▶ _HOW TO COMPLETE THIS TASK_
Each line in the records below, from the one that contains "focal_35mm: 42" to the one that contains "exposure_s: 1/120", should be reproduced exactly, the first and last included.

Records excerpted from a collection
============================================================

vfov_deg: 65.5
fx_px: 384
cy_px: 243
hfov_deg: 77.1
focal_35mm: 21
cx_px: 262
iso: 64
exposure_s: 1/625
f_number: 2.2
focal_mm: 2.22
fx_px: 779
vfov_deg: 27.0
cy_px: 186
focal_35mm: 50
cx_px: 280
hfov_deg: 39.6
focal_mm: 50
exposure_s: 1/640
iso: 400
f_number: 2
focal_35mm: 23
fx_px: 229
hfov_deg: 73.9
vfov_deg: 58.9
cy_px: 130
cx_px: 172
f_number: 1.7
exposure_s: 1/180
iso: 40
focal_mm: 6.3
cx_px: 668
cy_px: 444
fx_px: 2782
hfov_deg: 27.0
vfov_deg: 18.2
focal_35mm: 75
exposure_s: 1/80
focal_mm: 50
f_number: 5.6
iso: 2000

============================================================

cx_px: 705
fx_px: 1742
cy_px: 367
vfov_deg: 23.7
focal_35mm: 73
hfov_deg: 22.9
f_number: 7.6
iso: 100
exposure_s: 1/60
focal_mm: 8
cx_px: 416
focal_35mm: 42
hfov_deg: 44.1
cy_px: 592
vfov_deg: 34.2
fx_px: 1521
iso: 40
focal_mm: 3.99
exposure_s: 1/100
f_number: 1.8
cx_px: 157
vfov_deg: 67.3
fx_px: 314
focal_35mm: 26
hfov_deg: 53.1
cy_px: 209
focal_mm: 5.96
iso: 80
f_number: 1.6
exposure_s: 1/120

============================================================

▶ _ANSWER TO THIS EXERCISE_
focal_35mm: 42
hfov_deg: 44.1
cy_px: 592
vfov_deg: 34.2
fx_px: 1521
iso: 40
focal_mm: 3.99
exposure_s: 1/100
f_number: 1.8
cx_px: 157
vfov_deg: 67.3
fx_px: 314
focal_35mm: 26
hfov_deg: 53.1
cy_px: 209
focal_mm: 5.96
iso: 80
f_number: 1.6
exposure_s: 1/120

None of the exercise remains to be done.